Midway through the fight Eldorado contacts Kelt, inquiring about the rest of the battle. Chaotic, basically. After winning, there's silence, before Eldorado does an approach on the asteroid. Aguirre can't believe it. He seems to have the same voice as some other character, but I can't figure it out off-hand.
Another adventure sequence. We've got a hatch and a guard who is unconscious through some method. The puzzle here is one of those, yeah, might as well do that kinds of puzzles. Click on the guard, use a knife to break his necklace and steal the symbols on him, then use the crowbar on the hatch to reveal holes you can put the symbols in. You have to hammer these in, and inside is a weird puzzle where you press buttons to light up parts of a key. Which seems to be more complex than it really is, the problem is that what it solves is on the other part of the screen, creating another opening. It eventually closes again. The solution is to use an item to prop it up, then take the three pieces from the other section.
This reveals Eldorado's wife, who tells him that Aguirre knows of his plan and has placed an army there. Instead, he should place his power inside the asteroid, this should destroy it. The next section's save? Maze. Yippee. This is weird, because you're going down endless tunnels with no indication that anything is happening until it does.
The first room I find is filled with Maoi heads, who in turn, are filled with diamonds. Well, that was something.
Secondly, I find a room full of paintings of the game's characters. This is uhm...something. Eldorado says that objects brought in from the real world have become virtual or something. That's an assumption I don't quite get where it's coming from. At this point I get lost and end up at the statues twice, so I look up a map.
With a map from the hint book, I find my way to a room of mirrors. This more or less causes things to fall into place. With the diamond, I can cut the mirror to get a piece of glass. With that, I can cut a picture of Atahualpa in the painting room. Why the shard of glass and not the diamond? Dunno, but it gets me a music box. Back to the statue room, getting very lost along the way, I put the music box on one of the statues for some reason, which creates a ball called a rock of light.

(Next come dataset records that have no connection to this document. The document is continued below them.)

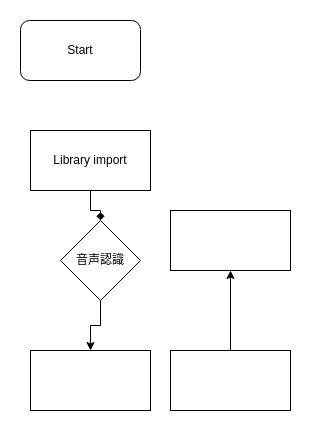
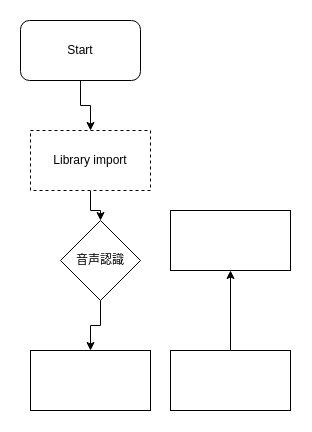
  <mxCell id="0" />
  <mxCell id="1" parent="0" />
  <mxCell id="2" value="" style="edgeStyle=orthogonalEdgeStyle;rounded=0;orthogonalLoop=1;jettySize=auto;html=1;" edge="1" parent="1" source="3" target="11"><mxGeometry relative="1" as="geometry" /></mxCell>
  <mxCell id="3" value="音声認識" style="rhombus;whiteSpace=wrap;html=1;" vertex="1" parent="1"><mxGeometry x="60" y="220" width="80" height="80" as="geometry" /></mxCell>
+ <mxCell id="4" value="" style="edgeStyle=orthogonalEdgeStyle;rounded=0;orthogonalLoop=1;jettySize=auto;html=1;" edge="1" parent="1" source="5" target="7"><mxGeometry relative="1" as="geometry" /></mxCell>
  <mxCell id="5" value="Start" style="rounded=1;whiteSpace=wrap;html=1;" vertex="1" parent="1"><mxGeometry x="20" y="20" width="120" height="60" as="geometry" /></mxCell>
- <mxCell id="6" value="" style="edgeStyle=orthogonalEdgeStyle;rounded=0;orthogonalLoop=1;jettySize=auto;html=1;endArrow=diamond;" edge="1" parent="1" source="7" target="3"><mxGeometry relative="1" as="geometry" /></mxCell>
- <mxCell id="7" value="Library import" style="rounded=0;whiteSpace=wrap;html=1;" vertex="1" parent="1"><mxGeometry x="30" y="130" width="120" height="60" as="geometry" /></mxCell>
+ <mxCell id="6" value="" style="edgeStyle=orthogonalEdgeStyle;rounded=0;orthogonalLoop=1;jettySize=auto;html=1;" edge="1" parent="1" source="7" target="3"><mxGeometry relative="1" as="geometry" /></mxCell>
+ <mxCell id="7" value="Library import" style="rounded=0;whiteSpace=wrap;html=1;dashed=1;" vertex="1" parent="1"><mxGeometry x="30" y="130" width="120" height="60" as="geometry" /></mxCell>
  <mxCell id="8" value="" style="edgeStyle=orthogonalEdgeStyle;rounded=0;orthogonalLoop=1;jettySize=auto;html=1;" edge="1" parent="1" source="9" target="10"><mxGeometry relative="1" as="geometry" /></mxCell>
  <mxCell id="9" value="" style="rounded=0;whiteSpace=wrap;html=1;" vertex="1" parent="1"><mxGeometry x="170" y="350" width="120" height="60" as="geometry" /></mxCell>
  <mxCell id="10" value="" style="rounded=0;whiteSpace=wrap;html=1;" vertex="1" parent="1"><mxGeometry x="170" y="210" width="120" height="60" as="geometry" /></mxCell>
  <mxCell id="11" value="" style="rounded=0;whiteSpace=wrap;html=1;" vertex="1" parent="1"><mxGeometry x="30" y="350" width="120" height="60" as="geometry" /></mxCell>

This brings me...uh...here, in an endless void of flowers. I can move forward, which just brings me to another flower. This game is feeling very Japanese in this last third, minus the space sections, just by how it seems to be missing anything resembling logic. At least the original had an internal logic to it, this just seems like a fever dream. I can click on a flower to open it, where I can use the rock on the pedals to turn them blue, or take the pollen and use it on the flower to cause it to regrow.
After some wandering around some, I discover that not every flower turns blue or uniformly blue. Sometimes they don't turn, sometimes they turn yellow, and sometimes not all pedals turn. If I walk away it turns back to red, so what I'm trying to do is beyond me. And then I win by accident, discovering that it was a mix of pedals I wanted, because using the pollen on a yellow flower created a tricolor flower.
We get a cutscene of Eldorado putting down his last power. Then, we get this, explaining that Wiracocha came back and the game ends. What the hell was that ending? I don't understand why that happened at all. I don't understand a thing. Why did the ending cause something to happen that wasn't even implied before the game ended? What happened to the asteroid and Aguirre? I'm not getting any answers. The funny thing is, this was added in the CD release, the floppy release had none of this, and the branching story I mentioned? Not really that important, it seems.